The National Farmers Federation has raised concerns about the use of chemicals by Coal Seam Gas companies on agricultural properties and the consequences for landholders who have to sign vendor declarations guaranteeing the clean health status of their livestock.
The national farming body has asked the Federal Government to step on the gas over chemical assessments and to pump greater resources into helping the national chemical assessment regulator to assess chemicals being introduced to farms by gas companies.
Industrial chemicals used in the CSG industry were fast becoming a legal issue for farmers who had statutory requirements to sign vendor declaration forms for livestock and other commodities produced on their land.
“Farmers need to be assured that the chemicals that come into contact with commodities on their farms are suitable for contact with agricultural produce, and the relevant withholding period has been enacted,” NFF said in its recent 2012 federal budget submission.
The NFF said a lag had developed in the assessment of chemicals, with the under-resourced National Industrial Chemicals Notification and Assessment Scheme labouring under the burden of trying to manage assessments for tens of thousands of existing and new chemicals.
The peak farmer council wants the Federal Government to provide greater resources to the NICNAS to allow it to fast track the assessment of all chemicals used in the CSG, underground coal gasification and underground geothermal energy industries, and how mixes of those chemicals interact.
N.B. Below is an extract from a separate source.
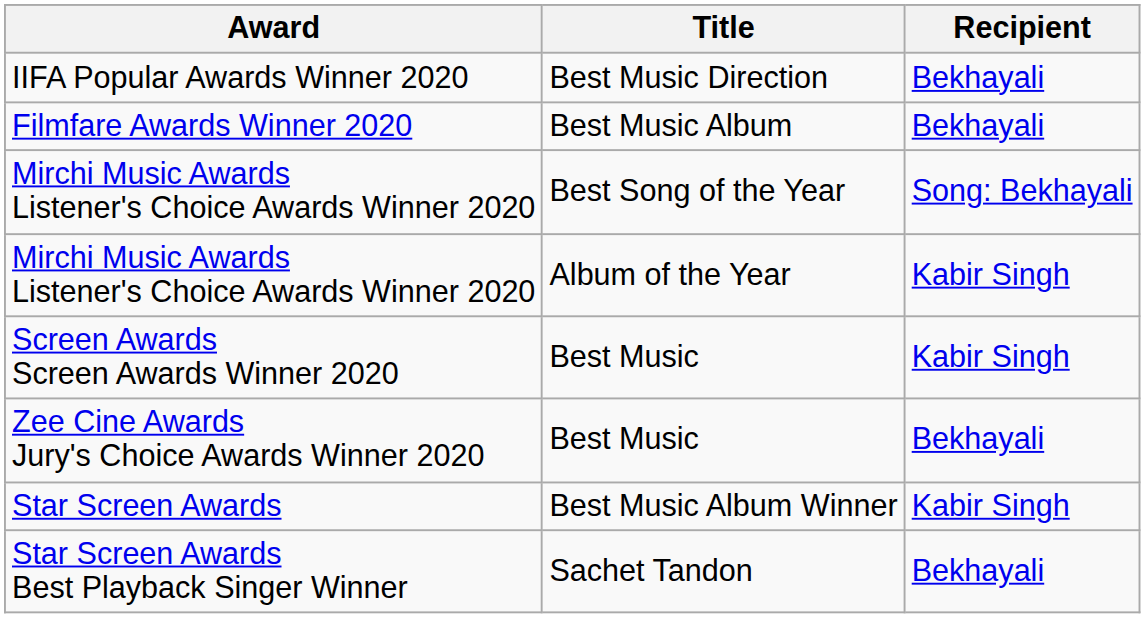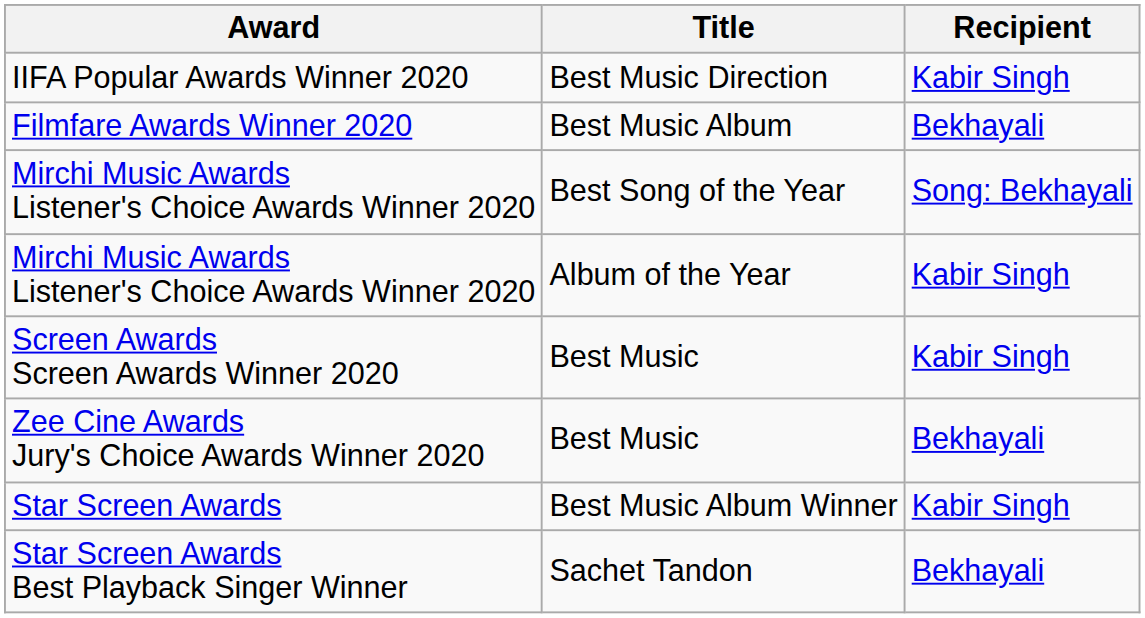IIFA Popular Awards Winner 2020 | Recipient: Bekhayali -> Kabir Singh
Its submission also calls for the Government to develop national guidelines to govern payments to landholders for land accessed by CSG projects, and to develop communications materials that address community concerns related to CSG developments, such as how proponents deal with issues around water quality, water quantity and the structural integrity of groundwater systems.
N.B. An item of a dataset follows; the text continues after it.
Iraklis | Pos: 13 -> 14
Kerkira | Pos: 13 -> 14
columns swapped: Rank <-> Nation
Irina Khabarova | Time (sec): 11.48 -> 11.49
The NFF said it welcomed the Government’s announcement made in November last year to establish a $150m Independent Scientific Expert Committee to look at the impacts of CSG and coal mining projects and to ensure informed project approval decisions were made based on scientific evidence.
“This is a very welcome move and something communities across affected areas have long called for.”
Asked yesterday if protocols had or were being developed around the use of chemicals by CSG companies on cattle properties, the Cattle Council of Australia told Beef Central it had not discussed the issue.